Data records

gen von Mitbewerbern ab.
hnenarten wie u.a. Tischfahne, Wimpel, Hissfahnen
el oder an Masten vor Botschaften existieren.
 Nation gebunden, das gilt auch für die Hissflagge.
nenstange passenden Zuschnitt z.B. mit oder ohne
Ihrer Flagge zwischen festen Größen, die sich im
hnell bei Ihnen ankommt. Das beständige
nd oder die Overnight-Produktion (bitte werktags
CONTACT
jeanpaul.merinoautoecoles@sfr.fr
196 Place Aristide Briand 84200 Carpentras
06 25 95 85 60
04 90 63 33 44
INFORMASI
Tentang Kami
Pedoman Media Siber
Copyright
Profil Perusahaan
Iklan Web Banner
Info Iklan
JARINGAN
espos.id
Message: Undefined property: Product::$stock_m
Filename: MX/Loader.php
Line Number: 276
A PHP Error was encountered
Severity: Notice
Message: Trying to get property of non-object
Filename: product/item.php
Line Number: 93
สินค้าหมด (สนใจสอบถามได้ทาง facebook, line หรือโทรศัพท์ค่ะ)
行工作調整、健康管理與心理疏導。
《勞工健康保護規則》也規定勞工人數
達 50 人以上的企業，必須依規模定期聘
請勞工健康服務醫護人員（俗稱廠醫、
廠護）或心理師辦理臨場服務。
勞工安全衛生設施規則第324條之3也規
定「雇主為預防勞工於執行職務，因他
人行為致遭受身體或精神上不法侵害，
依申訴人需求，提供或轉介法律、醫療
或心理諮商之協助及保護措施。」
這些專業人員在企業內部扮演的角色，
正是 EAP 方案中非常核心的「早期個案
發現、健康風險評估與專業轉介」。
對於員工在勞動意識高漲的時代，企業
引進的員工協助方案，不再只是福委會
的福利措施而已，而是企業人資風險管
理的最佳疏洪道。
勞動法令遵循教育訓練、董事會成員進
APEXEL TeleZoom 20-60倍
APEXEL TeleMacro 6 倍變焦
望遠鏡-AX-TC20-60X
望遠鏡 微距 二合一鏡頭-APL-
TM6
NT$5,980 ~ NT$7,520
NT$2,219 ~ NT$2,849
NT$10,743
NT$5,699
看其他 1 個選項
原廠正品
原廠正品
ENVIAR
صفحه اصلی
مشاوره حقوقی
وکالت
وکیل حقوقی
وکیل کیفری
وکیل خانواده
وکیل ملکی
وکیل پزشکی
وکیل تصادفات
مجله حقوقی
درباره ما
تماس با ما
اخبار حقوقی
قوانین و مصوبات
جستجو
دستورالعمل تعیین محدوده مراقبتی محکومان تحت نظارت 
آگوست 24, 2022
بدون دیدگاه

* [Exercise instructions] Having output the line that contains "Line Number: 276", stop. Every line before it, back to the first line of the data, must be reproduced exactly.

* [Result of the task]
gen von Mitbewerbern ab.
hnenarten wie u.a. Tischfahne, Wimpel, Hissfahnen
el oder an Masten vor Botschaften existieren.
 Nation gebunden, das gilt auch für die Hissflagge.
nenstange passenden Zuschnitt z.B. mit oder ohne
Ihrer Flagge zwischen festen Größen, die sich im
hnell bei Ihnen ankommt. Das beständige
nd oder die Overnight-Produktion (bitte werktags
CONTACT
jeanpaul.merinoautoecoles@sfr.fr
196 Place Aristide Briand 84200 Carpentras
06 25 95 85 60
04 90 63 33 44
INFORMASI
Tentang Kami
Pedoman Media Siber
Copyright
Profil Perusahaan
Iklan Web Banner
Info Iklan
JARINGAN
espos.id
Message: Undefined property: Product::$stock_m
Filename: MX/Loader.php
Line Number: 276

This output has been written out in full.